Evaluation of TCP Splice Benefits in Web Proxy Servers

This study evaluates the performance benefits of using TCP Splice for handling non-cacheable Web objects and tunneling SSL connections in a Web proxy server. For this type of traffic, the Web proxy cannot draw any future benefits, yet it spends substantial CPU cycles moving data between server and client connections with no processing other than header manipulation. Previous studies showed the benefits of TCP Splice in reducing the overheads in proxy servers that do not need to access the content exchanged by client and server after the connection to server is established (e.g., firewalls). Our study is focused on a different type of proxy; for many of its requests, a Web proxy needs access the HTTP header sent by the server in order to assess the content cacheability.

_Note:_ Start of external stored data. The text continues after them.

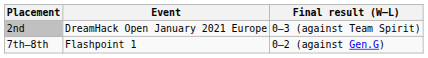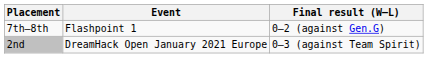rows swapped: 7th–8th <-> 2nd
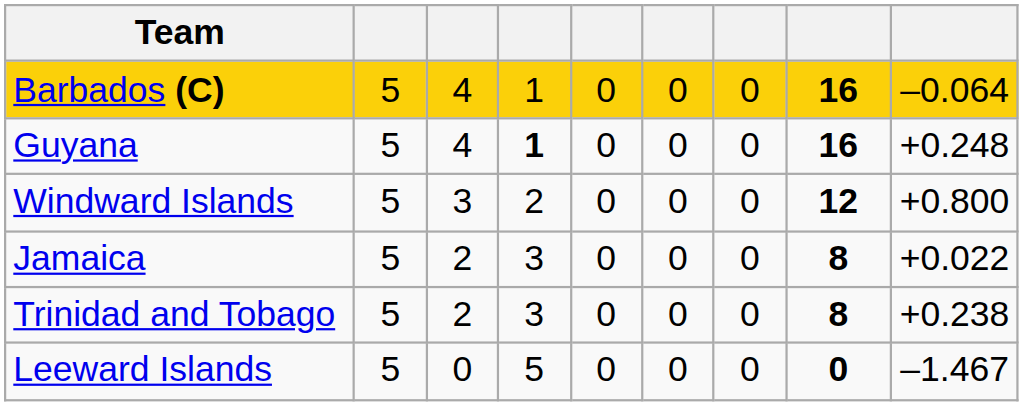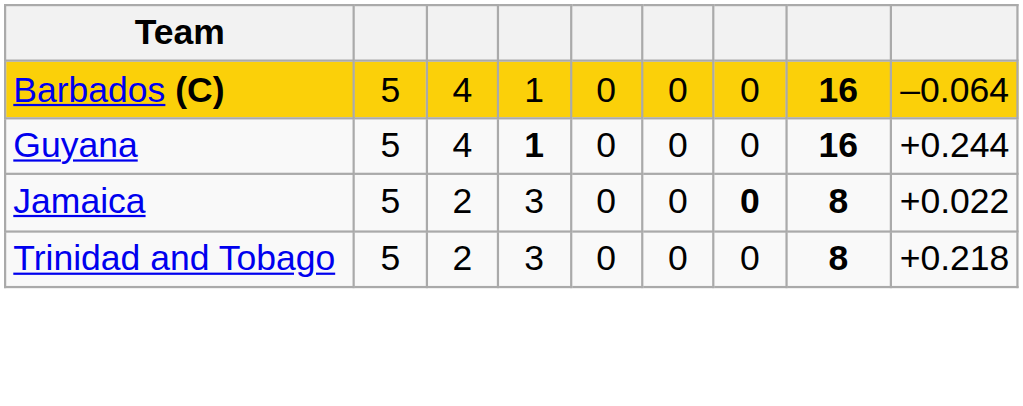Guyana | column 9: +0.248 -> +0.244
- row: Windward Islands | 5 | 3 | 2 | 0 | 0 | 0 | 12 | +0.800
Jamaica | column 7: normal -> bold
Trinidad and Tobago | column 9: +0.238 -> +0.218
- row: Leeward Islands | 5 | 0 | 5 | 0 | 0 | 0 | 0 | –1.467
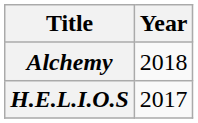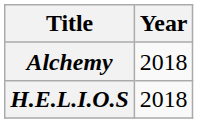H.E.L.I.O.S | Year: 2017 -> 2018
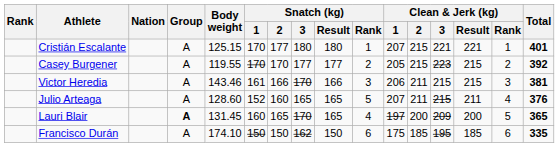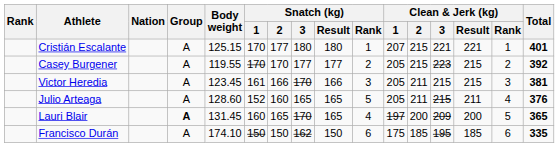Victor Heredia | Body weight: 143.46 -> 123.45
Victor Heredia | Clean & Jerk (kg) / 1: 206 -> 205
Julio Arteaga | Clean & Jerk (kg) / 1: 207 -> 205
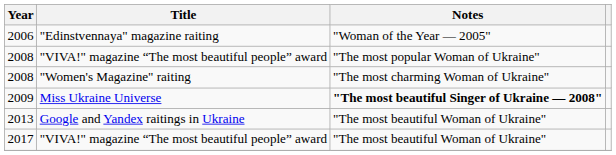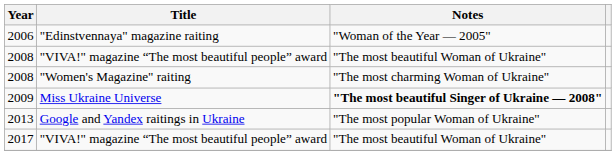2008 / "VIVA!" magazine “The most beautiful people” award | Notes: "The most popular Woman of Ukraine" -> "The most beautiful Woman of Ukraine"
2013 | Notes: "The most beautiful Woman of Ukraine" -> "The most popular Woman of Ukraine"
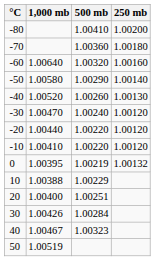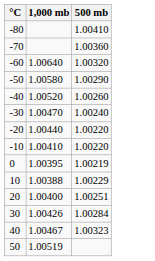- column: 250 mb | 1.00200 | 1.00180 | 1.00160 | 1.00140 | 1.00130 | 1.00120 | 1.00120 | 1.00120 | 1.00132
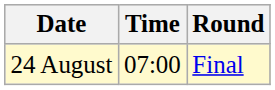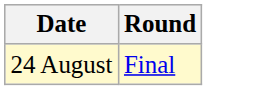- column: Time | 07:00
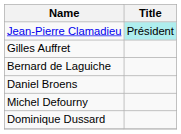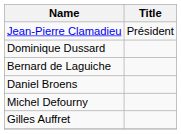Jean-Pierre Clamadieu | Title: paleturquoise background -> no background
rows swapped: Gilles Auffret <-> Dominique Dussard
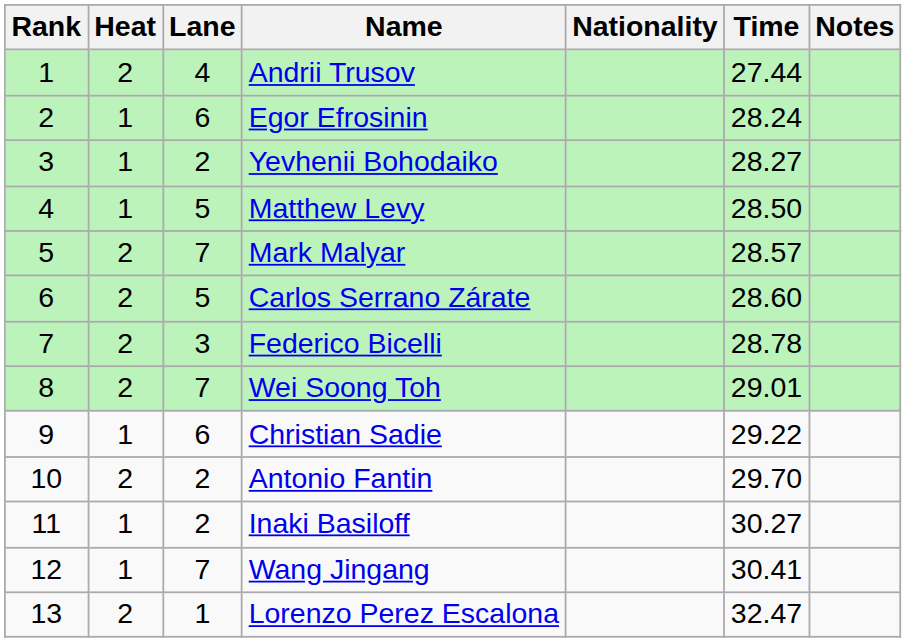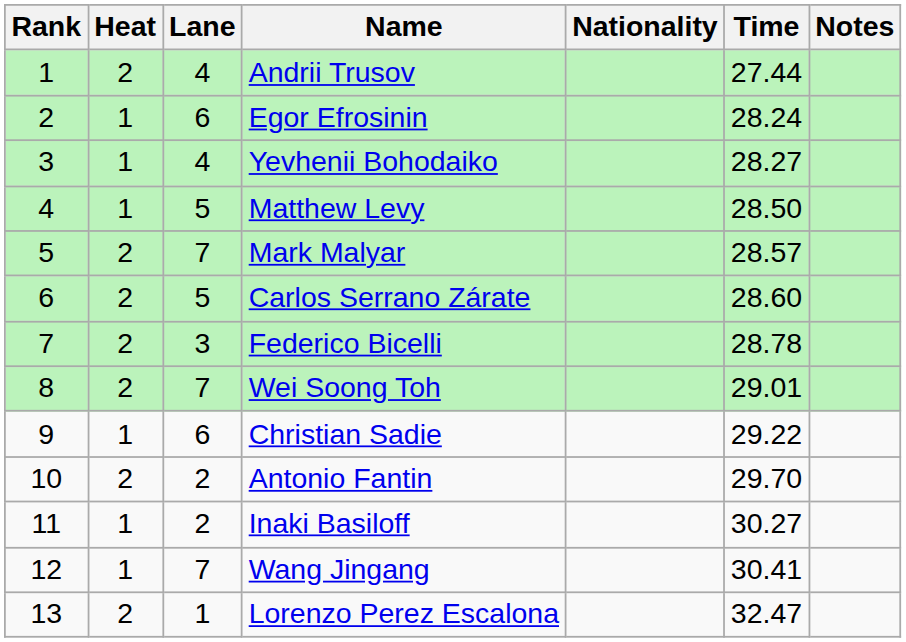Yevhenii Bohodaiko | Lane: 2 -> 4
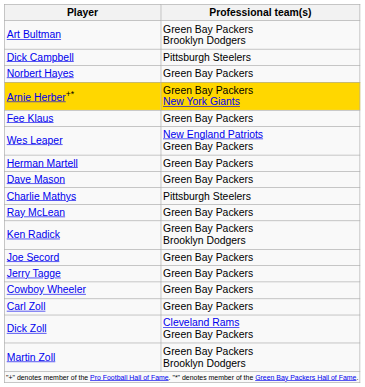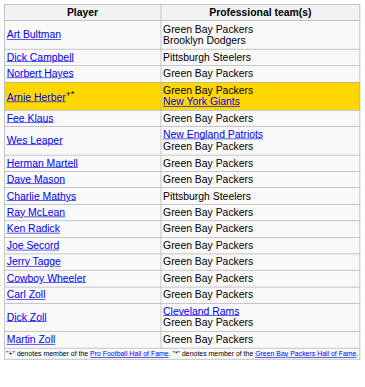Ken Radick | Professional team(s): Green Bay Packers Brooklyn Dodgers -> Green Bay Packers
Martin Zoll | Professional team(s): Green Bay Packers Brooklyn Dodgers -> Green Bay Packers
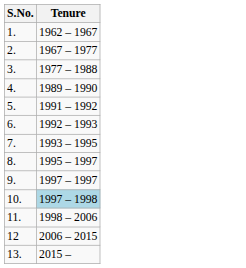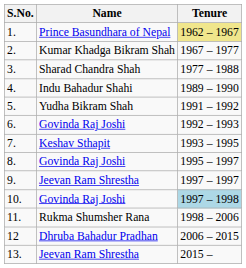+ column: Name | Prince Basundhara of Nepal | Kumar Khadga Bikram Shah | Sharad Chandra Shah | Indu Bahadur Shahi | Yudha Bikram Shah | Govinda Raj Joshi | Keshav Sthapit | Govinda Raj Joshi | Jeevan Ram Shrestha | Govinda Raj Joshi | Rukma Shumsher Rana | Dhruba Bahadur Pradhan | Jeevan Ram Shrestha
1. | Tenure: no background -> khaki background
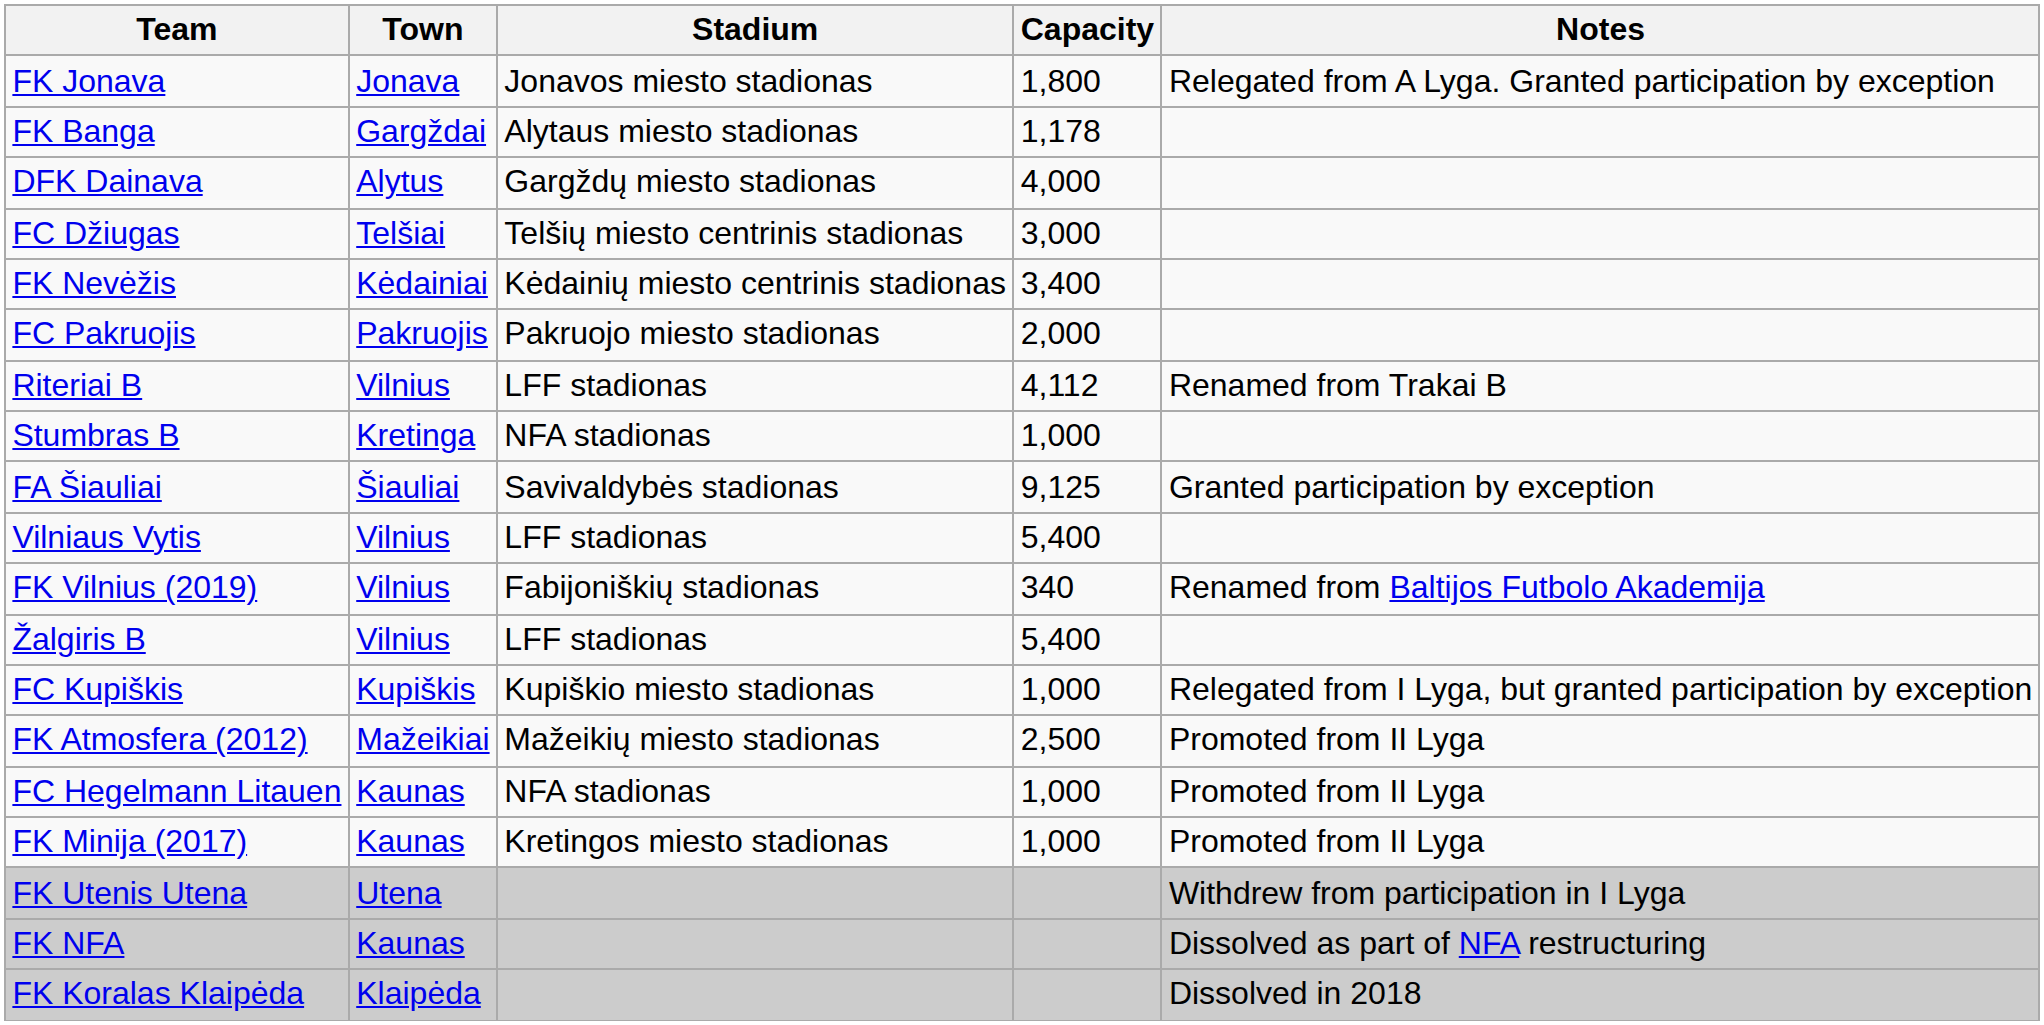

Our experimental results demonstrate that TCP Splice can benefit Web proxy servers, as well. TCP Splice enables 30-55\% reductions in per-request proxy overheads, while response time is reduced by up to 25\% for files larger than 10KBytes. Larger improvements are observed when handling SSL connections, in particular for small file sizes. Our evaluation is performed with a socket-level implementation of TCP Splice. Different from previously proposed TCP splice implementations, socket-level splicing allows splicing TCP connections with different characteristics. Moreover, experiments show that this implementation helps reduce the number of retransmission timeouts observed by the Web server, thus improving on the response time observed by the client. The experimental testbed includes an emulated WAN environment and benchmark applications for HTTP/1.0 Web clients, server, and proxy running on AIX machines.